Your objective: Could you give the data below again exactly, apart from the pictures?

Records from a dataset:

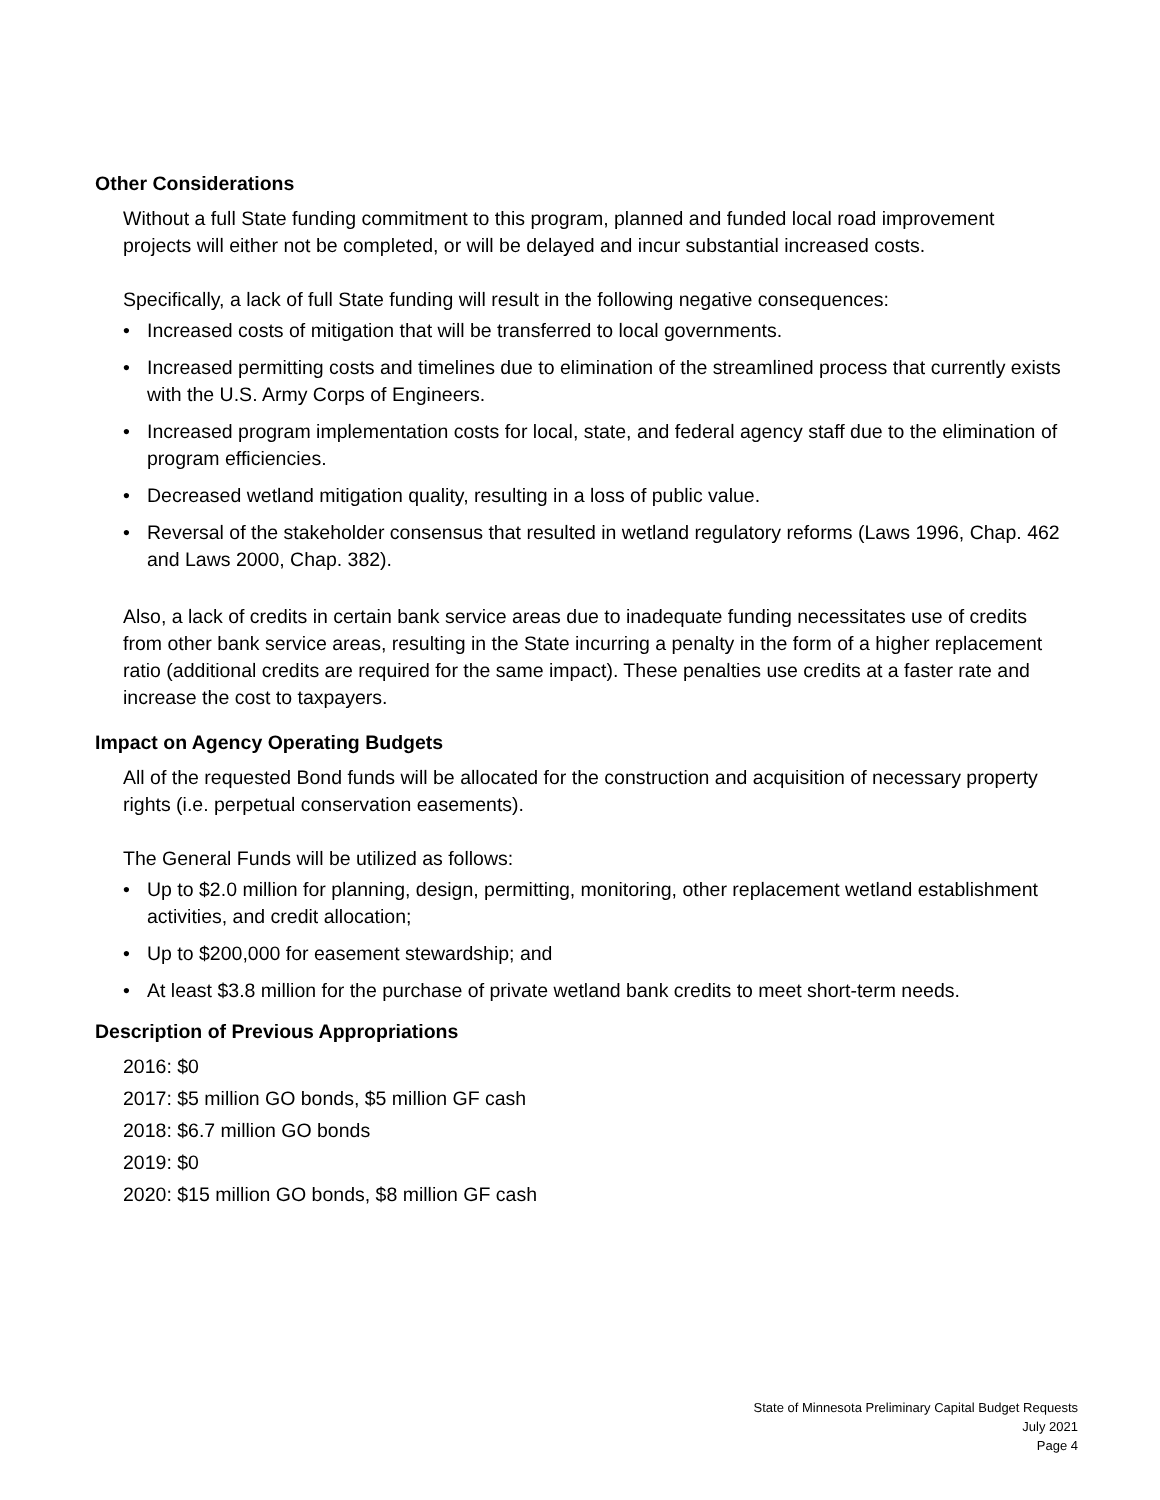Other Considerations
Without a full State funding commitment to this program, planned and funded local road improvement projects will either not be completed, or will be delayed and incur substantial increased costs.
Specifically, a lack of full State funding will result in the following negative consequences:
• Increased costs of mitigation that will be transferred to local governments.
• Increased permitting costs and timelines due to elimination of the streamlined process that currently exists with the U.S. Army Corps of Engineers.
• Increased program implementation costs for local, state, and federal agency staff due to the elimination of program efficiencies.
• Decreased wetland mitigation quality, resulting in a loss of public value.
• Reversal of the stakeholder consensus that resulted in wetland regulatory reforms (Laws 1996, Chap. 462 and Laws 2000, Chap. 382).
Also, a lack of credits in certain bank service areas due to inadequate funding necessitates use of credits from other bank service areas, resulting in the State incurring a penalty in the form of a higher replacement ratio (additional credits are required for the same impact). These penalties use credits at a faster rate and increase the cost to taxpayers.
Impact on Agency Operating Budgets
All of the requested Bond funds will be allocated for the construction and acquisition of necessary property rights (i.e. perpetual conservation easements).
The General Funds will be utilized as follows:
• Up to $2.0 million for planning, design, permitting, monitoring, other replacement wetland establishment activities, and credit allocation;
• Up to $200,000 for easement stewardship; and
• At least $3.8 million for the purchase of private wetland bank credits to meet short-term needs.
Description of Previous Appropriations
2016: $0
2017: $5 million GO bonds, $5 million GF cash
2018: $6.7 million GO bonds
2019: $0
2020: $15 million GO bonds, $8 million GF cash
State of Minnesota Preliminary Capital Budget Requests
July 2021
Page 4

Answer section:
Other Considerations
Without a full State funding commitment to this program, planned and funded local road improvement projects will either not be completed, or will be delayed and incur substantial increased costs.
Specifically, a lack of full State funding will result in the following negative consequences:
• Increased costs of mitigation that will be transferred to local governments.
• Increased permitting costs and timelines due to elimination of the streamlined process that currently exists with the U.S. Army Corps of Engineers.
• Increased program implementation costs for local, state, and federal agency staff due to the elimination of program efficiencies.
• Decreased wetland mitigation quality, resulting in a loss of public value.
• Reversal of the stakeholder consensus that resulted in wetland regulatory reforms (Laws 1996, Chap. 462 and Laws 2000, Chap. 382).
Also, a lack of credits in certain bank service areas due to inadequate funding necessitates use of credits from other bank service areas, resulting in the State incurring a penalty in the form of a higher replacement ratio (additional credits are required for the same impact). These penalties use credits at a faster rate and increase the cost to taxpayers.
Impact on Agency Operating Budgets
All of the requested Bond funds will be allocated for the construction and acquisition of necessary property rights (i.e. perpetual conservation easements).
The General Funds will be utilized as follows:
• Up to $2.0 million for planning, design, permitting, monitoring, other replacement wetland establishment activities, and credit allocation;
• Up to $200,000 for easement stewardship; and
• At least $3.8 million for the purchase of private wetland bank credits to meet short-term needs.
Description of Previous Appropriations
2016: $0
2017: $5 million GO bonds, $5 million GF cash
2018: $6.7 million GO bonds
2019: $0
2020: $15 million GO bonds, $8 million GF cash
State of Minnesota Preliminary Capital Budget Requests
July 2021
Page 4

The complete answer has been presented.